Au vu de la feuille de route scolaire du gouvernement, Cette année encore, construire les mobilisations sur les questions scolaires sera indispensable. Cela doit être un des fils à plomb de notre travail syndical. Car si on ne parvient pas à l’enrayer, le caractère ségrégué de notre système scolaire en sera augmenté.
L’entêtement libéral à mettre en œuvre depuis plus de 20 ans des mesures dont les effets inégalitaires sont très explicitement pointés par la recherche montre bien que l’objectif est celui-ci : garantir une inégale distribution du capital scolaire au bénéfice des groupes sociaux dominants pour que face aux crises climatiques et sociales, le système des inégalités perdure le plus longtemps possible.
C’est ainsi qu’il faut entendre l’insistance sur les apprentissages dits fondamentaux, laissant aux familles culturellement favorisées le soin de distiller les savoirs de plus haut niveau indispensables à la réussite scolaire. Mais aussi le contrôle renforcé des pratiques enseignantes par la conjonction de différents dispositifs : les évaluations nationales, celles des écoles et des établissements, les mesures visant à la contractualisation des moyens (CLA, école du futur…) ou l’individualisation de la GRH. Le « plan maternelle » entend assujettir l’école première à cet objectif. La modification des programmes de la maternelle et particulièrement la substitution de la notion de « langage » par celle de « langue » prend en cette rentrée tout son sens. Par ailleurs le silence assourdissant du gouvernement sur les RASED, sur la prévention, sur l’adaptation, montre que de lutter contre la difficulté scolaire il n’est pas question.
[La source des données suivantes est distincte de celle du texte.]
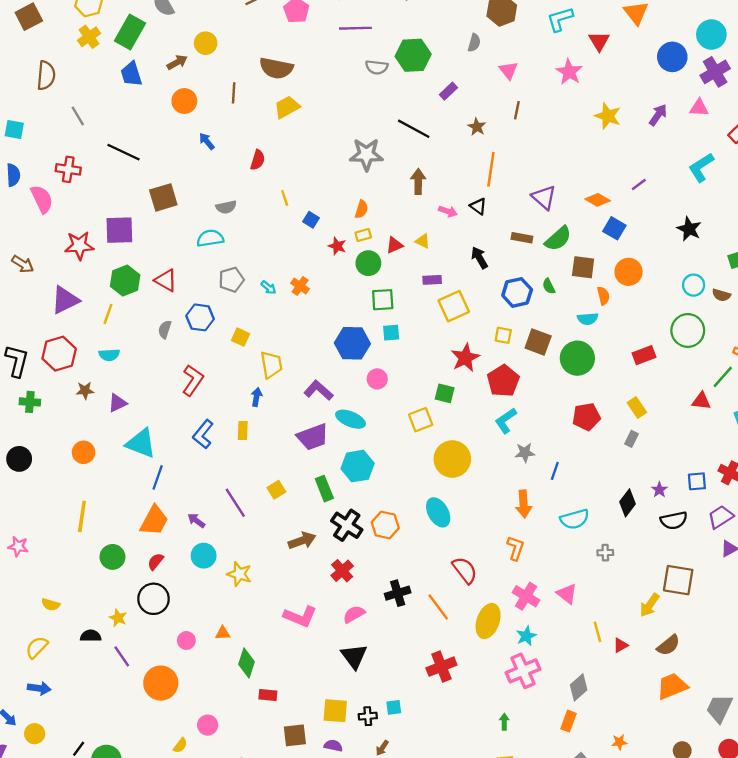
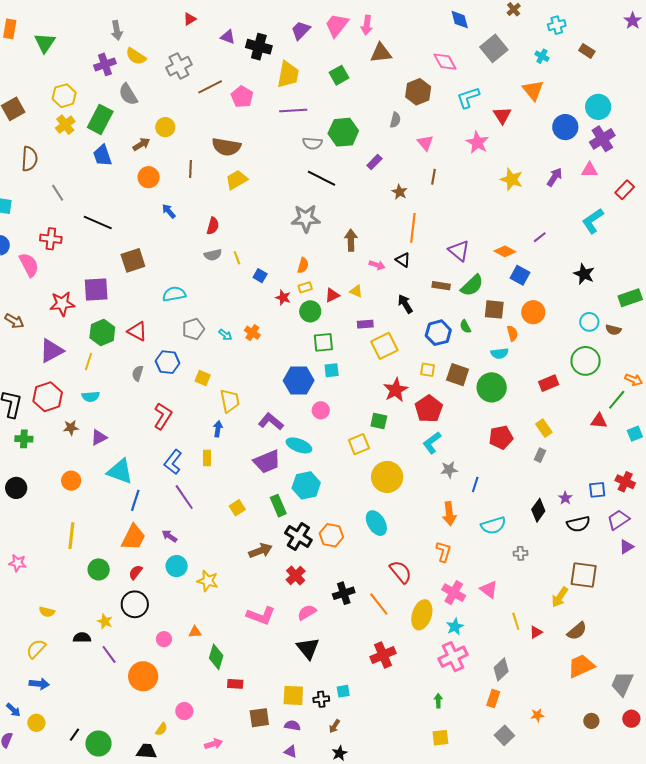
black line: (414, 129) -> (322, 178), moved
gray semicircle: (226, 207) -> (213, 255), moved
purple line: (235, 503) -> (184, 497), moved

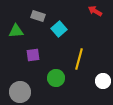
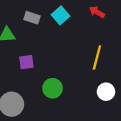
cyan square: (59, 29) -> (60, 15), moved
yellow line: (79, 59) -> (97, 58), moved

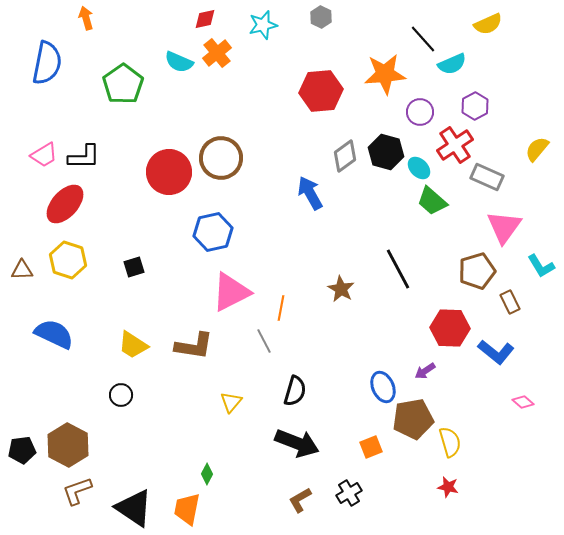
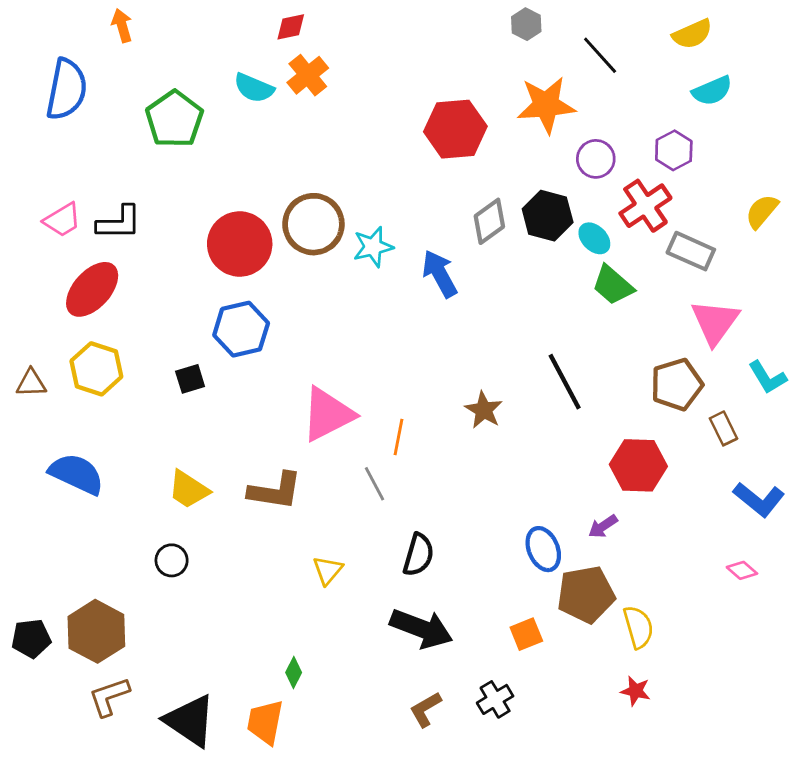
gray hexagon: (321, 17) -> (526, 24), moved
cyan star: (263, 25) -> (373, 247), moved
cyan semicircle: (452, 64) -> (712, 91), moved
blue hexagon: (213, 232) -> (241, 329), moved
blue L-shape: (496, 352) -> (759, 499), moved

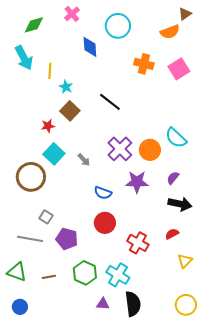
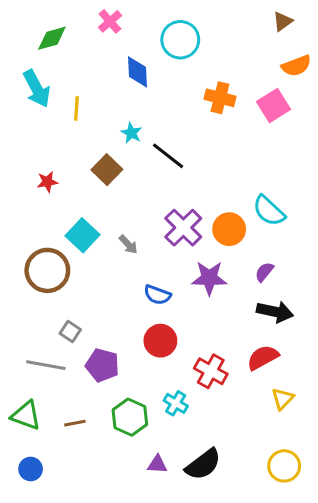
orange semicircle: (170, 32) -> (296, 66), moved
cyan star: (66, 87) -> (131, 133), moved
red star: (48, 126) -> (47, 182), moved
red semicircle: (172, 234) -> (263, 357), size x1.5
cyan cross: (118, 275) -> (176, 403), moved, size x0.7
black semicircle: (133, 304) -> (203, 464), turned 60

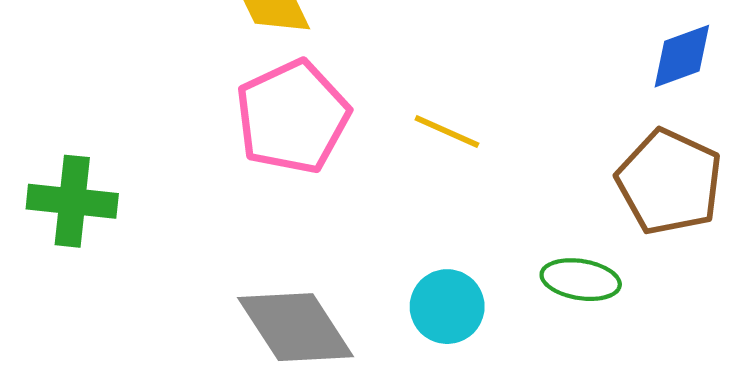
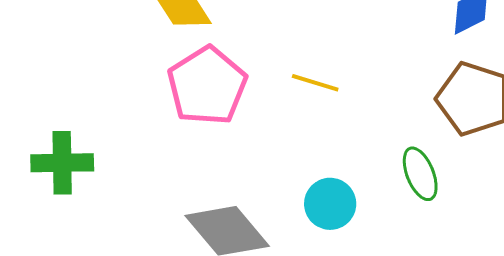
green ellipse: (581, 280) -> (420, 174), turned 66

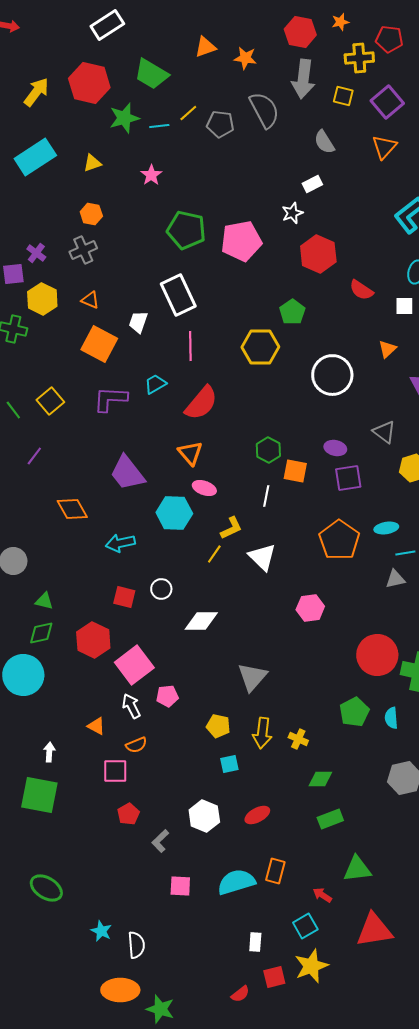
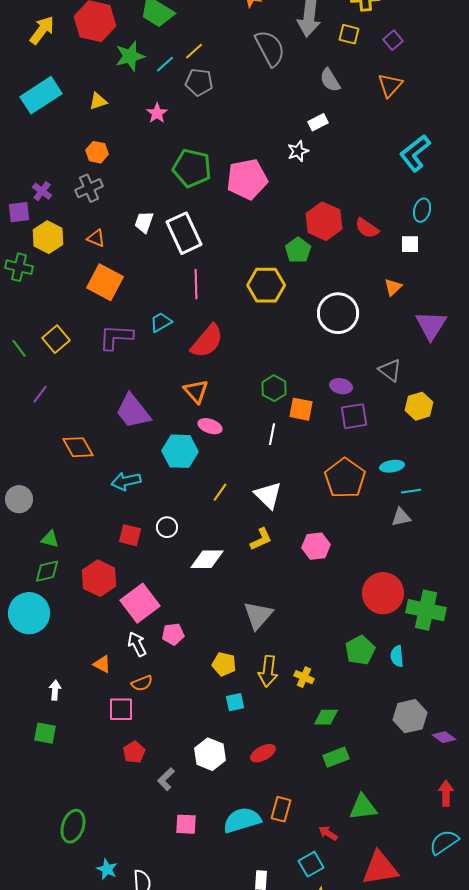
purple square: (387, 102) -> (393, 40), size x0.6
gray pentagon: (220, 124) -> (199, 82), moved
cyan line: (159, 126) -> (165, 64), turned -36
red hexagon: (318, 254) -> (324, 221), moved
white trapezoid: (138, 322) -> (144, 222), moved
yellow L-shape: (231, 528) -> (261, 539), moved
green square: (39, 795) -> (45, 733), size x0.6
green ellipse: (46, 888) -> (73, 826), moved, turned 76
C’est aussi ainsi qu’il faut entendre les mesures dans le secondaire : La nouvelle réforme de la voie professionnelle vise à l’assujettissement toujours plus grand aux besoins immédiats formulés par le monde économique, dont les métiers en tension, au détriment des disciplines scolaires participant de la formation de citoyens et citoyennes libres et éclairé.es, du bien commun et des enjeux climatiques et sociaux. Dans le même temps les parcours d’excellence sont vantés, avec la promotion des sections internationales, du CP à la seconde, où l’ambition culturelle est affirmée. Les mesures pour « l’égalité des chances » (implantation de filières d’excellence dans certaines rep, internat d’excellence…) ne visent que le renforcement de l’illusion méritocratique, en permettant l’accès d’une poignée d’élèves issu·es des classes populaires à l’élite.
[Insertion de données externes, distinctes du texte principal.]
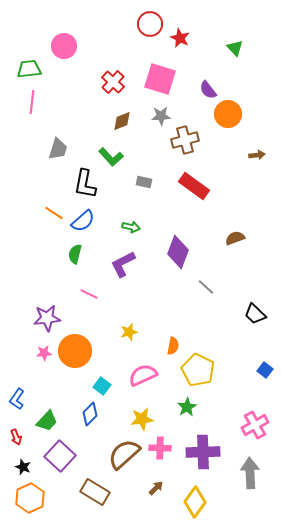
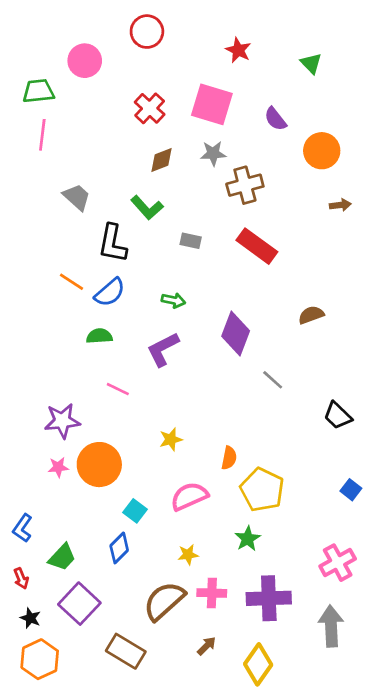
red circle: (150, 24) -> (147, 32), moved
orange circle: (228, 114) -> (322, 151), moved
gray trapezoid: (58, 149) -> (77, 197), turned -65
green semicircle: (75, 254) -> (99, 336), turned 72
yellow star: (142, 419) -> (188, 555), size x0.7

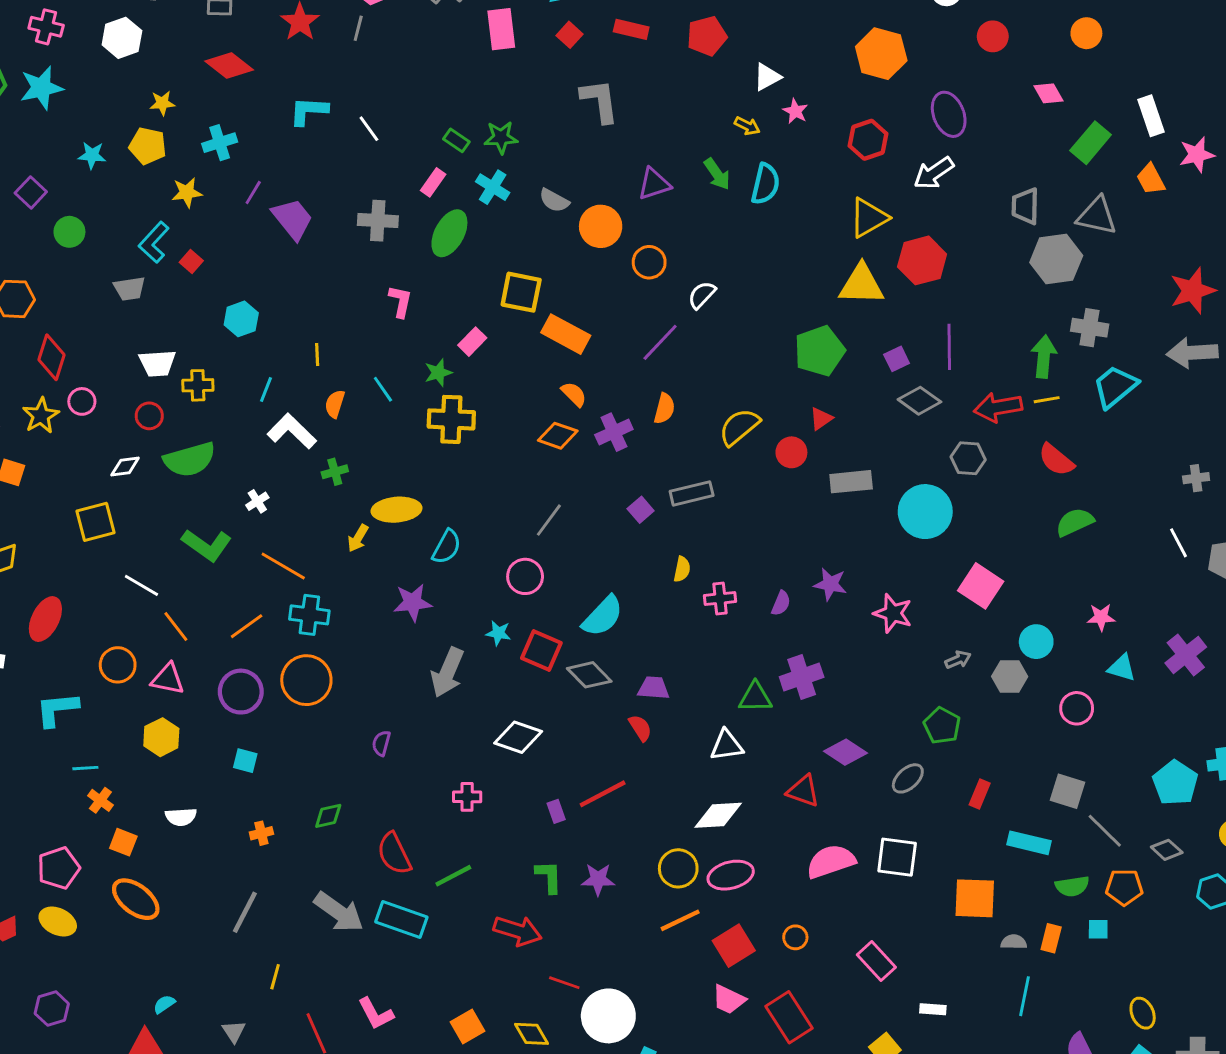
Et s’Il y a perte du sens du métier c’est parce queles pratiques professionnelles, mais aussi les savoirs mis en jeu par l’école, sont l’objet d’un affrontement entre deux visions du système scolaire, l’une émancipatrice, l’autre, assujettie à l’entreprise, participant du système des inégalités. L’enjeu pédagogique est donc bien un enjeu politique, syndical. Plus que jamais le syndicalisme doit être l’outil d’organisation des résistances autour des questions vives du métier.
Nous avons là des pratiques syndicales à réinventer et à mettre à l’épreuve du terrain. Parce que si l’imposition des pratiques comme l’aliénation de l’inventivité professionnelle sont un assujettissement, la réappropriation collective des enjeux pédagogiques est un moyen de renforcer le métier et la capacité des personnels à résister et se mobiliser.
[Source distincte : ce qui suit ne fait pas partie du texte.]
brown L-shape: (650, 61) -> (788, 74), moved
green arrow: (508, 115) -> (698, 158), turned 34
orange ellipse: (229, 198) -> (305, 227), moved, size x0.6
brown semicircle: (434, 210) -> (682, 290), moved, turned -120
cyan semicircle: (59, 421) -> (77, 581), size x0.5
D’autant que les conditions de cette rentrée, l’état de l’école après deux ans d’une gestion erratique de la crise sanitaire, l’absence de moyens pour prendre en charge ses conséquences scolaires font qu’on n’est pas à l’abri du surgissement d’un nouveau 13 janvier.
Mais il faut en réunir les conditions. Cela implique d’articuler toutes nos propositions d’action autour d’une campagne pour un plan d’urgence pour l’école, de faire de la période budgétaire un moment de mobilisation pour l’École, mais aussi d’occuper le terrain sur le long cours afin de permettre que la profession trouve dans les ressorts pédagogiques et les cadres collectifs proposés par le syndicat les ressources pour entraver le désastre qui vient.